(Beginning of PROVIDED RECORDS)

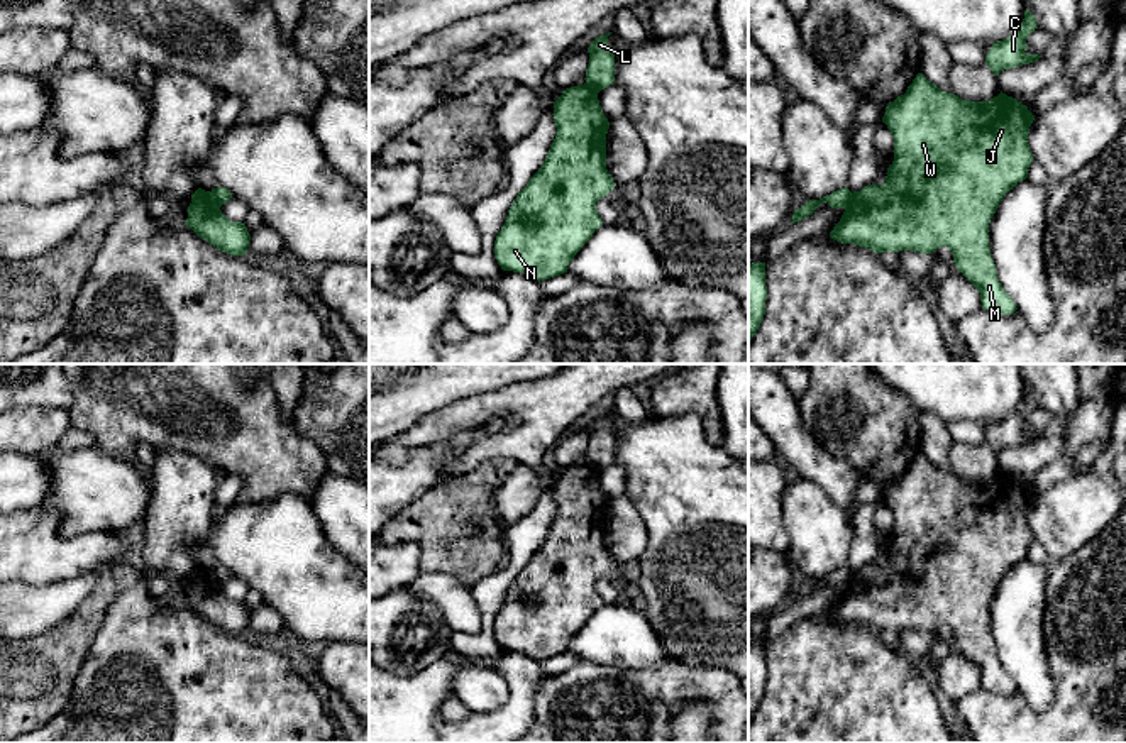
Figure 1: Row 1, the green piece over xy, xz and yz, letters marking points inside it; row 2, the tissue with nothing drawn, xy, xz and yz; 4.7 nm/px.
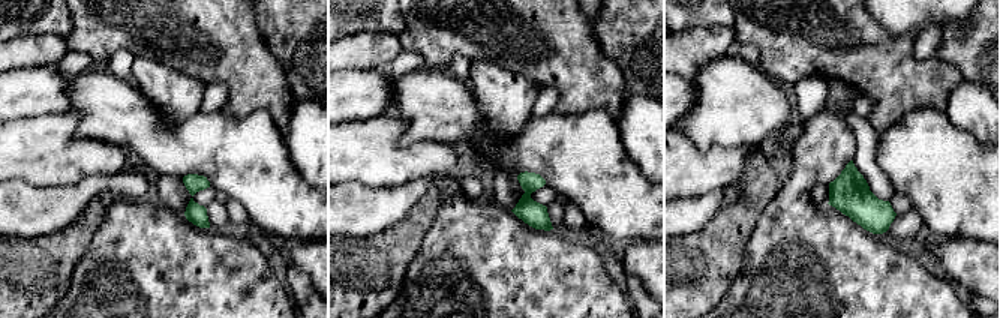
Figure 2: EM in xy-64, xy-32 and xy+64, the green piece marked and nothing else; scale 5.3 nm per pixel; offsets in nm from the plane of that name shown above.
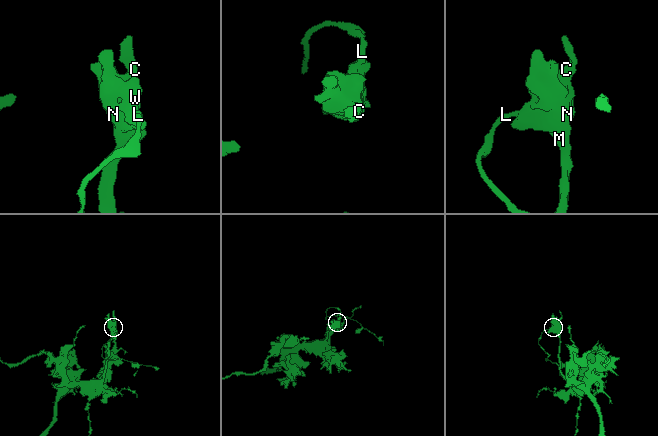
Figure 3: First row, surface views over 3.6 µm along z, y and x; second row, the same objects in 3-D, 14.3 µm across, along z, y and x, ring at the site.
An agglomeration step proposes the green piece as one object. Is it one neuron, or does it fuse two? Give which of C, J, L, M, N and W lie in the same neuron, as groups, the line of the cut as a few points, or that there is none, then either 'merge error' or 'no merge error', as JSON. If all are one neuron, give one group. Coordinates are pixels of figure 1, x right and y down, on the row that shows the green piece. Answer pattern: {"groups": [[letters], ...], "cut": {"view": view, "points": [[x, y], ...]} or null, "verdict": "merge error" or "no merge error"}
{"groups": [["C", "J", "M", "N", "W"], ["L"]], "cut": {"view": "xy", "points": [[207, 192], [219, 207]]}, "verdict": "merge error"}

(End of PROVIDED RECORDS)

■ **EXERCISE OBJECTIVE**: Would you show every line in the data above that contains the string "over"?

■ **EXERCISE ANSWER**:
Figure 1: Row 1, the green piece over xy, xz and yz, letters marking points inside it; row 2, the tissue with nothing drawn, xy, xz and yz; 4.7 nm/px.
Figure 3: First row, surface views over 3.6 µm along z, y and x; second row, the same objects in 3-D, 14.3 µm across, along z, y and x, ring at the site.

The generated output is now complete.